Copy out every row below word for word, leaving the pictures out of your answer.

• **RECORDS FOR THE TASK**
--- BEGIN ---

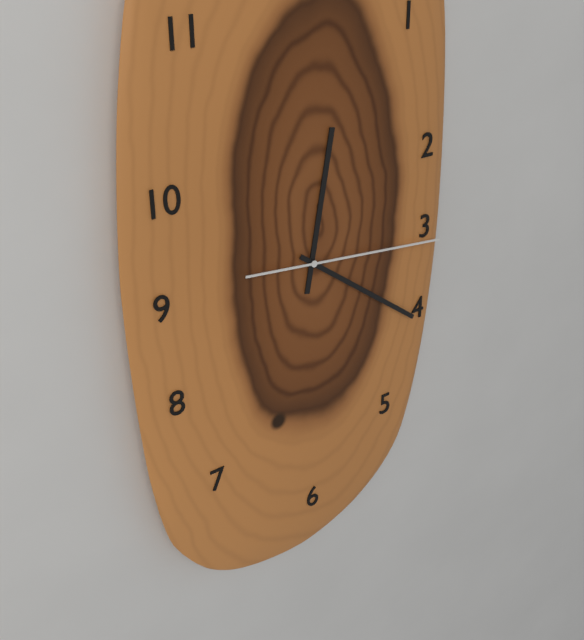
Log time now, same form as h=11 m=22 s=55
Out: h=12 m=21 s=16
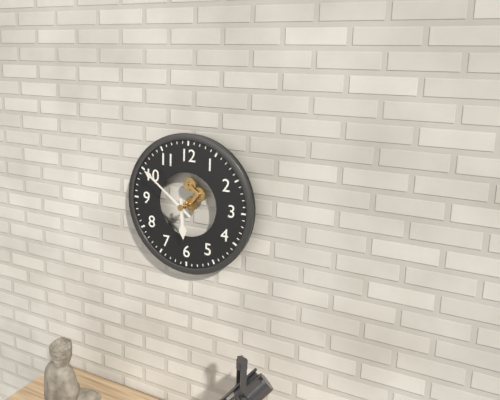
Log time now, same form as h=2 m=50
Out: h=5 m=51
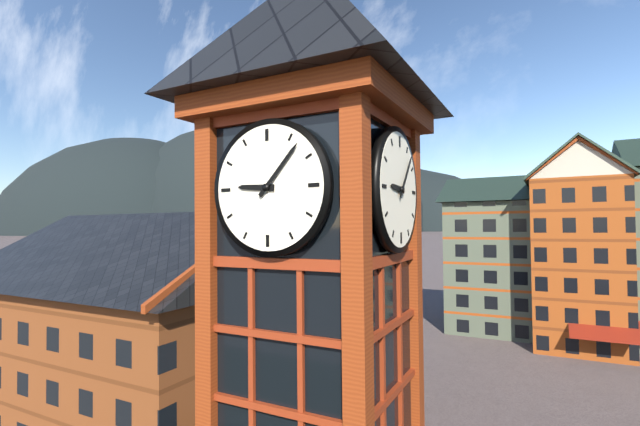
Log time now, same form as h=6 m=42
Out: h=9 m=7
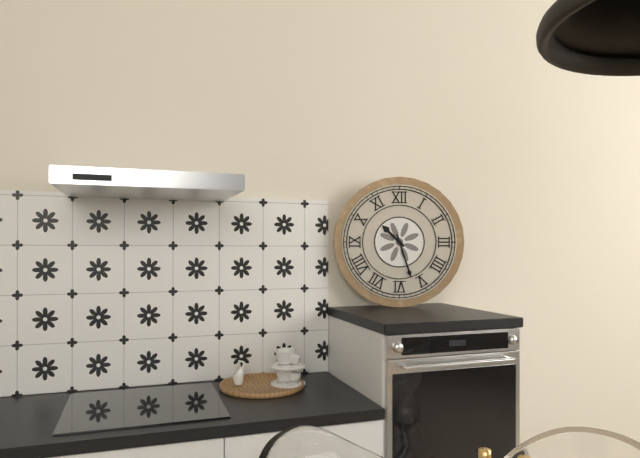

--- END ---

• **ANSWER FOR THE TASK**
Log time now, same form as h=11 m=22 s=55
Out: h=12 m=21 s=16
Log time now, same form as h=2 m=50
Out: h=5 m=51
Log time now, same form as h=6 m=42
Out: h=9 m=7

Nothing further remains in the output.